What the task asks: After finding the line with "left knee: (605, 341)" in the entries below, retype exactly each line from there through the line with "right back paw: (491, 417)", including that final line.

Bounding boxes with keypoints

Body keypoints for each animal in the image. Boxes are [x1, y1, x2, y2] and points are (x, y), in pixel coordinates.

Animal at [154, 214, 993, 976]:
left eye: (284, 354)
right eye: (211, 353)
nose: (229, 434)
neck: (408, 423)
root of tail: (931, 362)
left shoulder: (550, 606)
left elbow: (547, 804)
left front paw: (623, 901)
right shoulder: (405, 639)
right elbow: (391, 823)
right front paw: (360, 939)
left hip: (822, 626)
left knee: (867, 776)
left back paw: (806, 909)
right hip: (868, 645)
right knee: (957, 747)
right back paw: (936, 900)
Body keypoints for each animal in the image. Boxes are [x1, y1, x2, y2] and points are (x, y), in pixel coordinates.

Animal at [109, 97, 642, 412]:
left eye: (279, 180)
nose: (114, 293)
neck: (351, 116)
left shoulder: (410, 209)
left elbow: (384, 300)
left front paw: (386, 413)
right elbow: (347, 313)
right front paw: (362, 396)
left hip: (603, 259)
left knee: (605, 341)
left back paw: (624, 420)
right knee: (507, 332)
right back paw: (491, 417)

==

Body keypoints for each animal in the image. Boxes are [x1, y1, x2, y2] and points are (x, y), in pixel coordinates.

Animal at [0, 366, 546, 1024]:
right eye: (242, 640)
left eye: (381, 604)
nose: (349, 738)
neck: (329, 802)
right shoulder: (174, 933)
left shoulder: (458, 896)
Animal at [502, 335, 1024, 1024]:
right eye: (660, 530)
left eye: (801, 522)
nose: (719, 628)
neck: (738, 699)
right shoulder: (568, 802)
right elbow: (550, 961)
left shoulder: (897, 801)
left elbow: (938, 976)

--

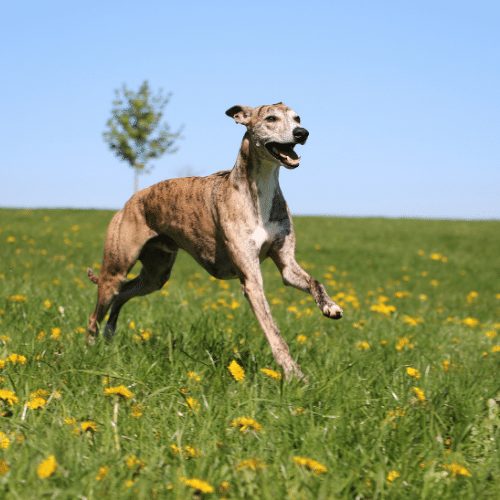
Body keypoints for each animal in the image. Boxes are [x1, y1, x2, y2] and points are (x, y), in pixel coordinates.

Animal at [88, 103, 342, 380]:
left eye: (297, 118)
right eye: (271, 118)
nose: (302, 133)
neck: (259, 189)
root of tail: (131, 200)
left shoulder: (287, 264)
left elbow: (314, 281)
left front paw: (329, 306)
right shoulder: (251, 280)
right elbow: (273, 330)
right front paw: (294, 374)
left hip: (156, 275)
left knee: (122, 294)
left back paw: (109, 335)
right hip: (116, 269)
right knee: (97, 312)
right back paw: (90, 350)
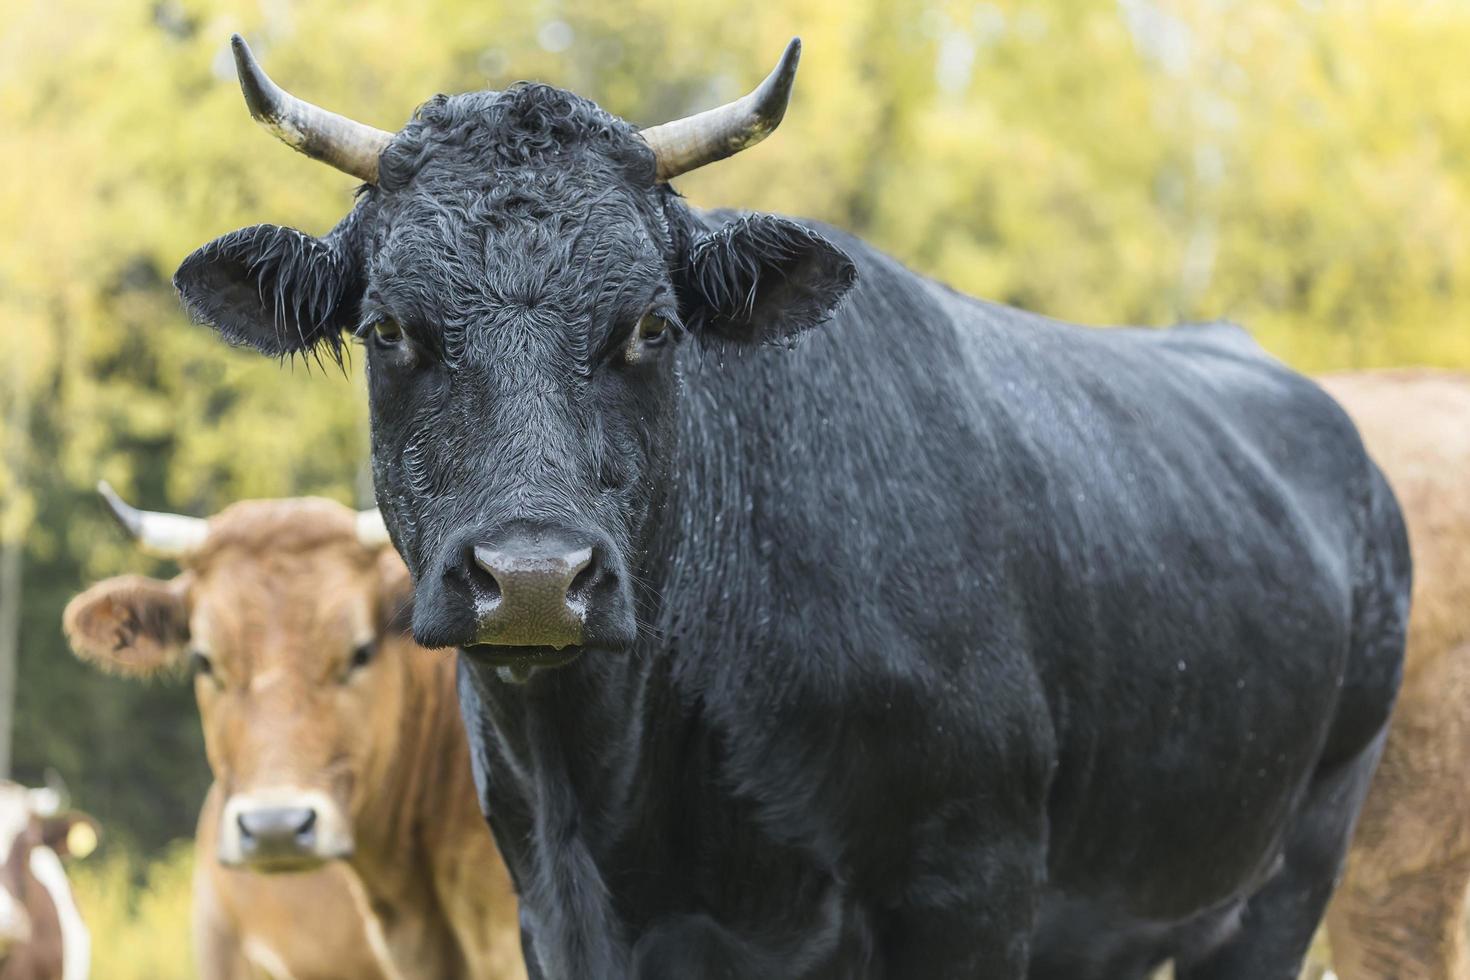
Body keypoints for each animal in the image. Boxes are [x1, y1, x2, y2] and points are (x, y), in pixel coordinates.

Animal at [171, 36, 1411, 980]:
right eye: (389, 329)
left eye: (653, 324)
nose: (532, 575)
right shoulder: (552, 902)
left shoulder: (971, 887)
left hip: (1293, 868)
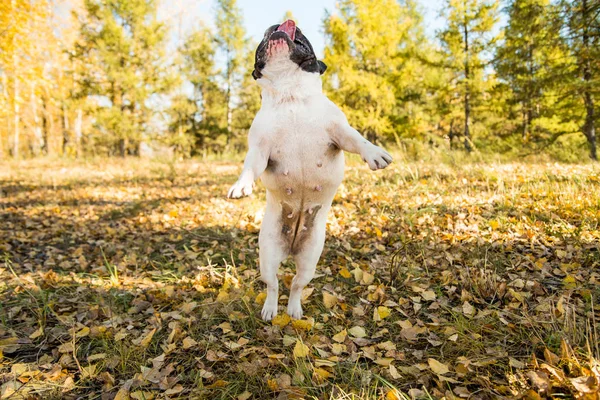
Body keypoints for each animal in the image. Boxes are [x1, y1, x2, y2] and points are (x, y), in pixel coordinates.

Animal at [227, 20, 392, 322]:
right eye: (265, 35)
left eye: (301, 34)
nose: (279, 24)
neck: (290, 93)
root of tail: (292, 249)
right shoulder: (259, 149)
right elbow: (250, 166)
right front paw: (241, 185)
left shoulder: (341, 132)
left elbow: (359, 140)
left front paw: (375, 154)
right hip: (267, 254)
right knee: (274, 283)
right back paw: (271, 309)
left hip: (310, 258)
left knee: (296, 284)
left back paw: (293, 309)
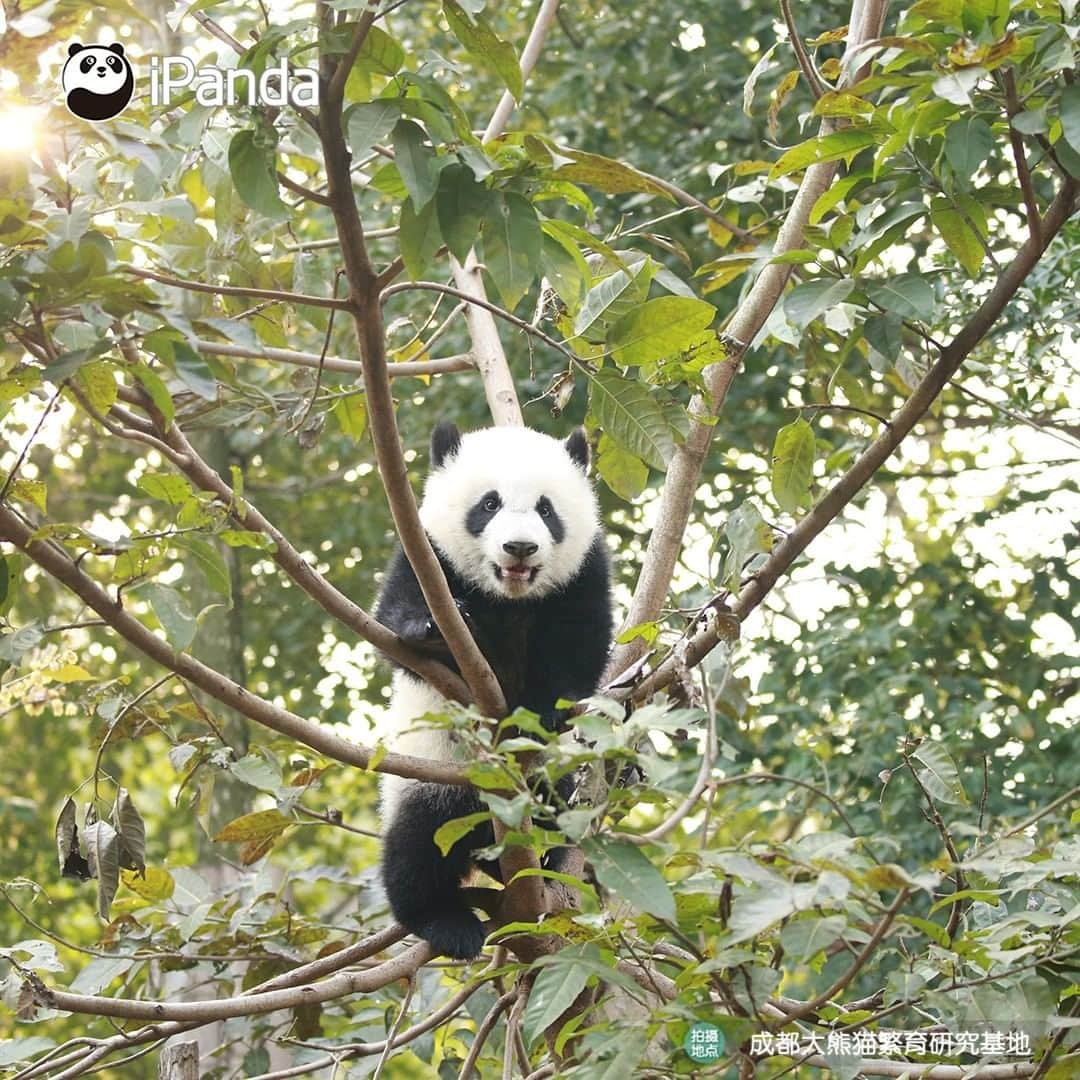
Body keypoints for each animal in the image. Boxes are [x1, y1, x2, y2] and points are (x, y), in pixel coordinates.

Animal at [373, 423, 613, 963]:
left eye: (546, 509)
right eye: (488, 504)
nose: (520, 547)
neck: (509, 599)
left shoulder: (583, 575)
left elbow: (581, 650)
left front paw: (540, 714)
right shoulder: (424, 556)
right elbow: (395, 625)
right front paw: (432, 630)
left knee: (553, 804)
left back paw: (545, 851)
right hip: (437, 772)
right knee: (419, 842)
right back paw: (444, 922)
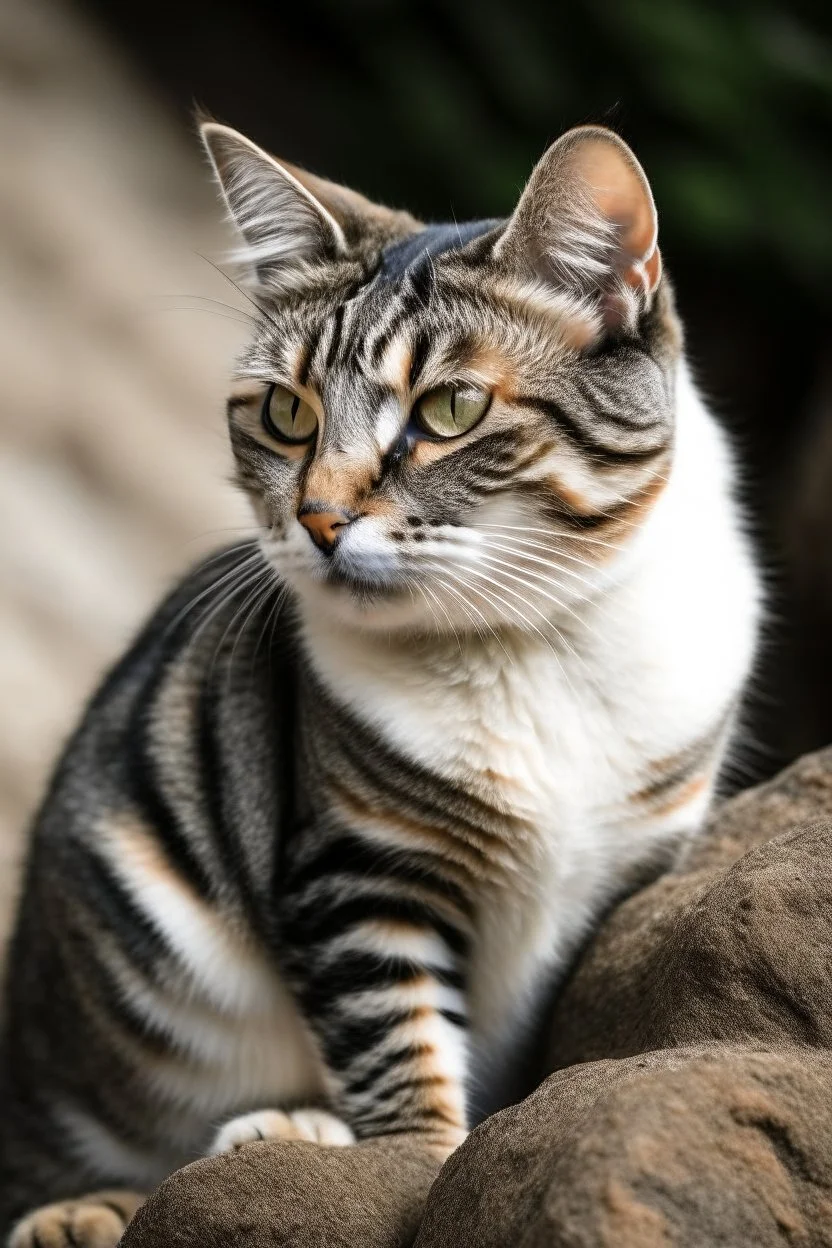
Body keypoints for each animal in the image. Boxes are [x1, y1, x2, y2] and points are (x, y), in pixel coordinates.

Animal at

The answer:
left knee: (605, 341)
left back paw: (624, 420)
right knee: (507, 332)
right back paw: (491, 417)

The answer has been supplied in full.